# Libraries

In [None]:
import pandas as pd
import numpy as np
import lightgbm as lgb
from sklearn.externals import joblib
import matplotlib.pyplot as plt
import seaborn as sns
import ipywidgets as ipy
from random import sample
import shap
shap.initjs()
%matplotlib inline
plt.style.use('seaborn-whitegrid')

# Data

In [None]:
solution_path = 'solution_4_tuning_800'

application = pd.read_csv('/mnt/ml-team/minerva/open-solutions/home-credit/files/unzipped_data/application_train.csv')
oof_train = pd.read_csv('/mnt/ml-team/minerva/open-solutions/home-credit/kuba/experiments/{}/lightGBM_out_of_fold_train_predictions.csv'.format(solution_path))
model = joblib.load('/mnt/ml-team/minerva/open-solutions/home-credit/kuba/experiments/{}/transformers//light_gbm_fold_0'.format(solution_path))
features = joblib.load('/mnt/ml-team/minerva/open-solutions/home-credit/kuba/experiments/{}/outputs/feature_joiner_valid_fold_0'.format(solution_path))
description = pd.read_csv('/mnt/ml-team/minerva/open-solutions/home-credit/data/HomeCredit_columns_description.csv', encoding='latin1')

In [None]:
index_list = oof_train[oof_train.fold_id==0]['SK_ID_CURR']

In [None]:
oof_train_0 = oof_train[oof_train['SK_ID_CURR'].isin(index_list)]
application_0 = application[application['SK_ID_CURR'].isin(index_list)]

In [None]:
oof_train_0 = oof_train[oof_train['SK_ID_CURR'].isin(index_list)]
application_0 = application[application['SK_ID_CURR'].isin(index_list)]
features_df = features['features']

In [None]:
exploration_data = oof_train_0.copy()
exploration_data['target'] = application_0['TARGET'].values
exploration_data['diff_abs'] = np.abs(exploration_data['lightGBM_prediction'] - exploration_data['target'])
exploration_data['diff'] = exploration_data['lightGBM_prediction'] - exploration_data['target']

# Features description

##### Description of features(Only from kaggle)

In [None]:
@ipy.interact(
    search = ipy.Text(
        description='Search',
    )
)
def gunc(search):
    if len(search) > 0:
        mask = list(map(lambda x: x.find(search.lower())!=-1, description['Row'].str.lower().values))
        rows = description[mask]['Row']
        if len(rows) == 0:
            rows = description.Row
            selected = rows[0]
        if len(rows) > 1:
            selected = rows.values[0]
        elif len(rows) == 1:
            selected = rows.item()
    else:
        rows = description.Row
        selected = rows[0]
    @ipy.interact(
            cols = ipy.SelectMultiple(
                options=rows,
                rows=10,
                value=(selected,),
                description='Features',
                layout=ipy.Layout(width='90%')
            )
    )
    def func(cols):
        for i, col in enumerate(cols):
            display('{} --- {}'.format(col, description[description.Row==col]['Description'].values[0]))

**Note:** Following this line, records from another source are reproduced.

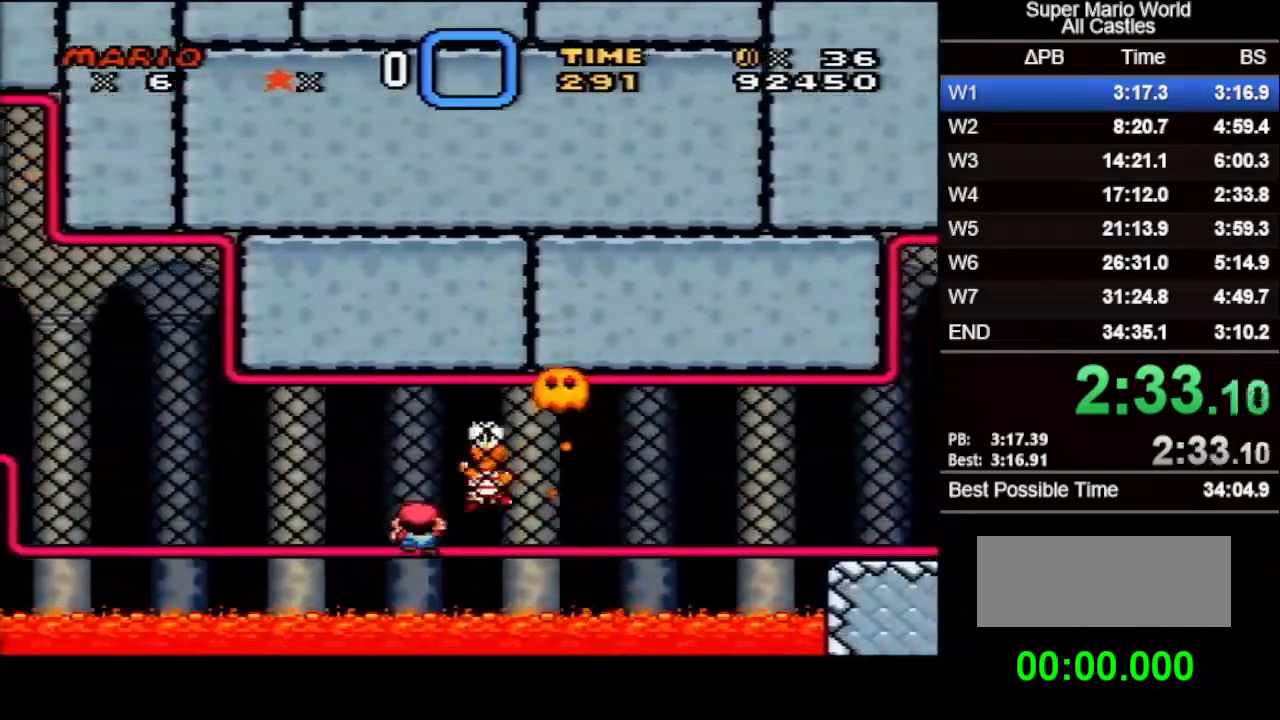
{"buttons": ["B", "X", "DPAD_RIGHT"], "events": [[167, "B", "down"], [250, "B", "up"], [367, "B", "down"]]}
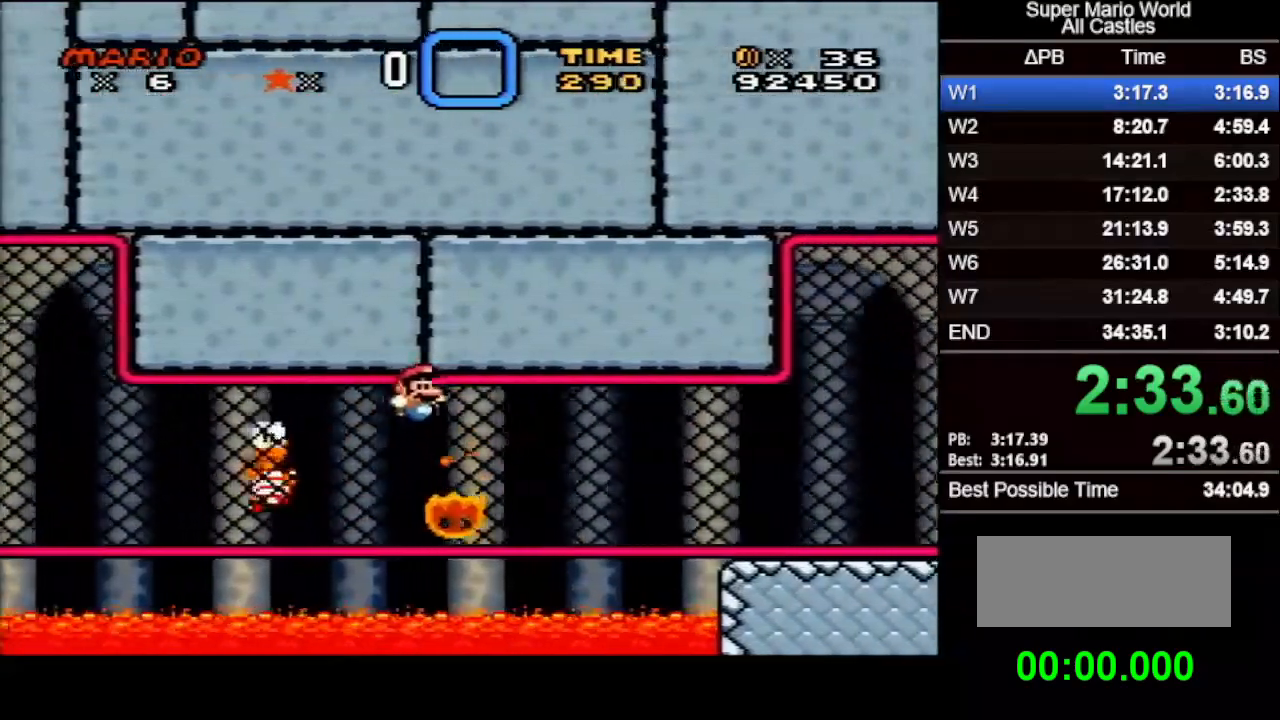
{"buttons": ["B", "X", "DPAD_RIGHT"], "events": [[267, "B", "up"], [267, "DPAD_DOWN", "down"], [317, "DPAD_DOWN", "up"], [333, "B", "down"], [400, "B", "up"], [433, "DPAD_UP", "down"], [467, "B", "down"], [467, "DPAD_UP", "up"]]}
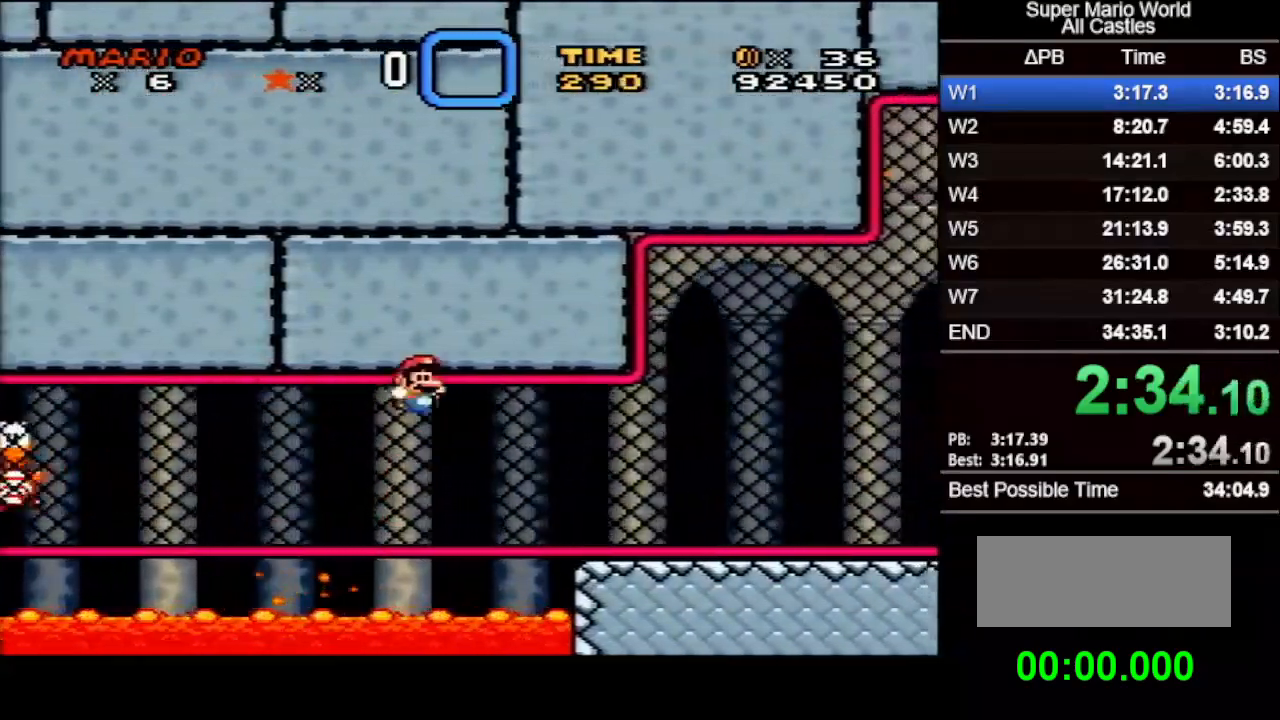
{"buttons": ["B", "X", "DPAD_RIGHT"], "events": [[383, "B", "up"], [417, "B", "down"]]}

# Shap - Feature impact on a model

https://github.com/slundberg/shap 

https://arxiv.org/pdf/1802.03888.pdf 

http://papers.nips.cc/paper/7062-a-unified-approach-to-interpreting-model-predictions.pdf 

Our first step is to compute SHAP values for each example in our dataset. $base\_value$ is mean of our predictions and in our dataset equals $0.04942$ and will be flagged on plots below. The Shap value tells us how certain feature moved our prediction on ceratin example from expected value of all predictions.
$$ output\_value (x) = base\_value + \sum\limits_{i=1}^{M} \phi_{i}z_{i}(x) $$,

where $ z_i(x) \in \{0, 1\}$ describes if $i$-th feature-value(e.g. SEX='Male') occurs at example $x$ and $\phi_i$ is SHAP value of given feature.

In [None]:
shap_values = shap.TreeExplainer(model).shap_values(features_df)
global_shap_vals = np.abs(shap_values).mean(0)[:-1]
inds = np.argsort(global_shap_vals)

In [None]:
display(shap.force_plot(shap_values[0,:], features_df.iloc[0,:], link="logit"))
display(shap.force_plot(shap_values[1,:], features_df.iloc[1,:], link="logit"))

# Feature importance

##### Our metric will be mean of SHAP's absolute values, which tell how much each feature is moving up or down predictions of our model from $base\_value$. Features are sorted from most to least important.

In [None]:
@ipy.interact(cols=ipy.IntRangeSlider(
                value=(1, 20),
                min=1,
                max=features_df.shape[1],
                description='Features:',
                continuous_update=False,
                layout=ipy.Layout(width='90%', height='30px')
            ))
def func(cols):
    min_index = -cols[1]
    max_index = -cols[0]
    y_pos = np.arange(features_df.shape[1])
    plt.title("Feature importance: mean(|SHAP|)")
    plt.barh(y_pos[min_index:max_index], global_shap_vals[inds][min_index:max_index], color="#1E88E5")
    plt.yticks(y_pos[min_index:max_index], features_df.columns[inds][min_index:max_index])
    plt.gca().spines['right'].set_visible(False)
    plt.gca().spines['top'].set_visible(False)
    plt.xlabel("mean SHAP value magnitude (change in log odds)")
    plt.gcf().set_size_inches(11, (cols[1]-cols[0])//2)
    plt.show()

##### The plot below describes how top-20 features are changing the model predictions in dependence of their values. 
    * On x-axis there are SHAP values
    * Each row is corresponding to some feature
    * Each point is corresponding to some example in dataset
    * Each point has color corresponding to him feature value(HIGH ~ Red, LOW ~ Blue)

In [None]:
display(shap.summary_plot(shap_values, features_df, max_display=20))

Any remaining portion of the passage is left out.